Ülkemizde de “Doktorlar” adlı bir dizi var, ama 5. sınıf acil tıp stajını yapan öğrencilerimiz “asistoliyi defibrile ettiler” dedikten sonra, seyretmek nasip olmadı. Üstüne üstlük bu bölüm sonrası, TATD olarak gönüllü danışman olma konusundaki teklifimiz de kabul görmedi. Yaşadığımız daha olumsuz durum, ulusal medyanın sağlık haberciliğine bakışı. Son günlerde yine gazetelerde sağlık ile ilgili çok sayıda haber var. Güçlü medya, haber niteliği taşıdığını düşündüğü sansasyonel olayları, kendisinin ve okuyucunun ilgisini çekecek içerikle yayınlamayı tercih ediyor. Yayınlanan bu olayların hemen hepsinin soruşturulduğundan eminim. Bu olaylarda yanlış, hatalı olan uygulamalar olmadığını veya yapılan davranışların tümü ile doğru olduğunu söyleyemem, ancak madalyonun diğer yüzünü de görmek lazım. Soruşturmaların sonuçlarını medyadan duymasak da, birkaçını hatırlamakta ve başka bir pencereden bakmakta yarar var.
Örneğin; acil servis önünde sedye üzerinde yatan hasta görüntüsü, hastaneye yatış endikasyonunu belirleyebiliyor. Hasta yakınları gelir gelmez Uğur Dündar’ı hastaneye çağırmakla hekimi tehdit ediyor. Acil serviste hekimlere saldırı haberi, aslında çalışanları sonraki olaylardan korumuyor. Bilakis hasta ve yakınlarının davranışlarını daha olumsuz yönde etkiliyor. Ancak hiç kimse çıkıp, neden bu ülkede bir yılda 50 milyondan fazla insanın acil servislerde bakım almak zorunda olduğunu sorgulamıyor.
Geç kaldı diye ambulans personeline saldırılıyor. Ancak bu ülkede, 112 Acil Yardım ambulansları personeli tarafından yılda bir milyondan fazla kişiye müdahale edilip naklinin gerçekleştiği, hatta olguya ulaşma süresinin birçok gelişmiş ülkenin ortalamasının altında olduğu vurgulanmıyor. Kapısı açılıp sedyenin düşüş görüntüleri dakikalarca tekrarlanıyor, ülkenin en saygın haber kanallarından birisi haberin sonunda “İşte ülkemizde insan sağlığına gösterilen önem bu kadar” diye haberi sonlandırıyor. Sonrası açık… Her giden ambulans geç kalmış oluyor.

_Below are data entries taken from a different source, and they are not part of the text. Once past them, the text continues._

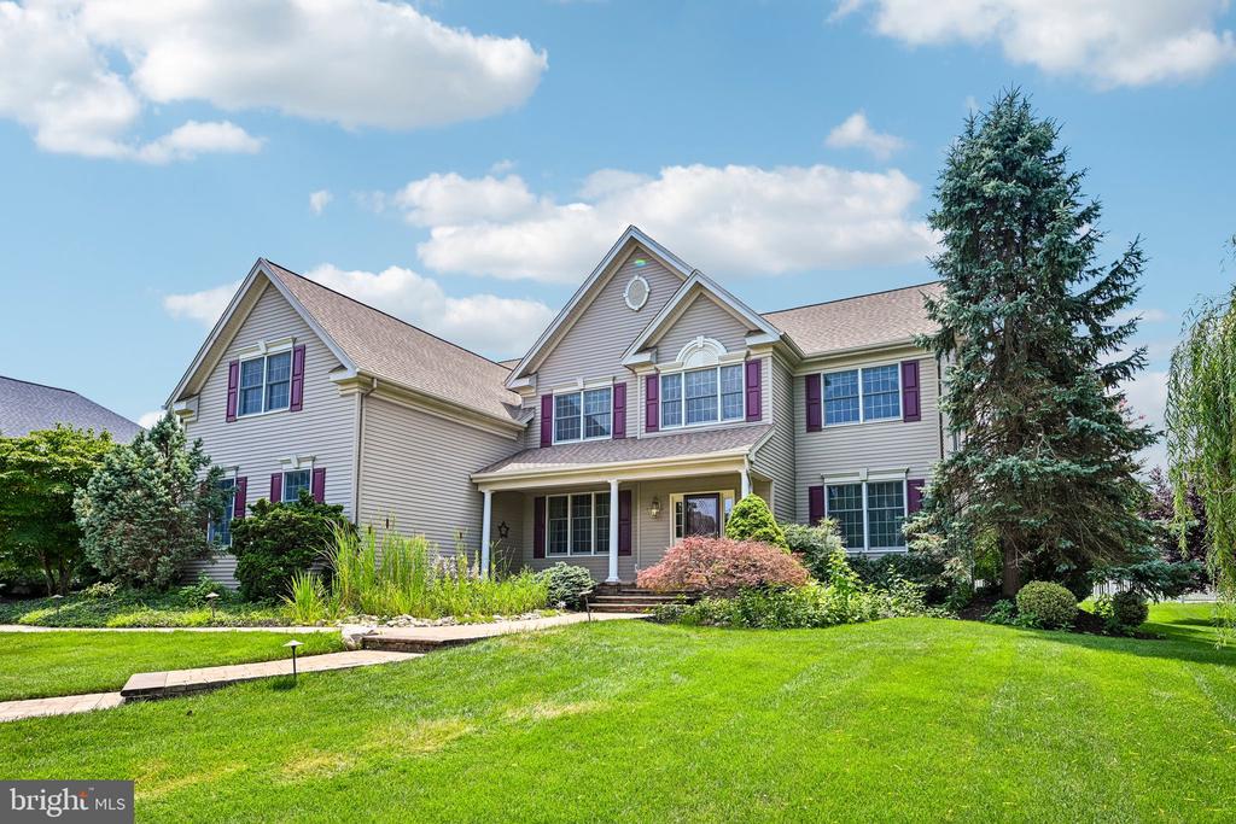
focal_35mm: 20
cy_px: 412
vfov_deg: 61.9
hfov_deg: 84.0
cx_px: 618
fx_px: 687
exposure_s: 1/640
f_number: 8
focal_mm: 20
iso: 800
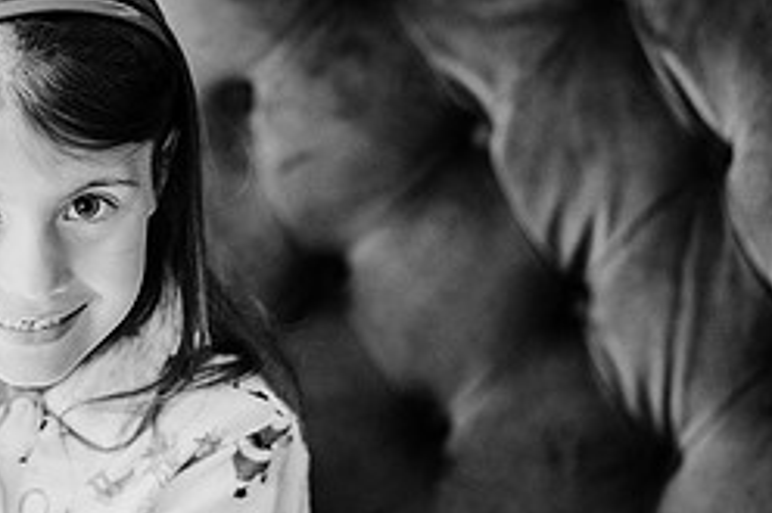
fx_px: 2550
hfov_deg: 17.0
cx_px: 115
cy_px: 197
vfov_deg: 11.5
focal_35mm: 119
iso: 640
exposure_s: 1/500
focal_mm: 50
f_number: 2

Yeşil kartlı hasta protez takılması için özel hastaneye sevk ediliyor. Para istendi diye haber oluyor. Ama sevk eden “numune” hastanesinde neden bu işlem yapılamıyor diye kimse sormuyor.
Sağlık hizmetlerinin daha iyi olmasını istiyorsak, çoğu kez münferit olan olumsuzlukları topluma yansıtmak yerine, yapılan olumlu işleri sunmak, olgular üzerinden haber yerine genel bakış açısı ile sorunların üstüne gitmek çözüm sağlayacaktır. Ya da işini sanat olarak görüp, namusu üzerine ant içerek başlanan saygın mesleğin, onuru kalmayacaktır.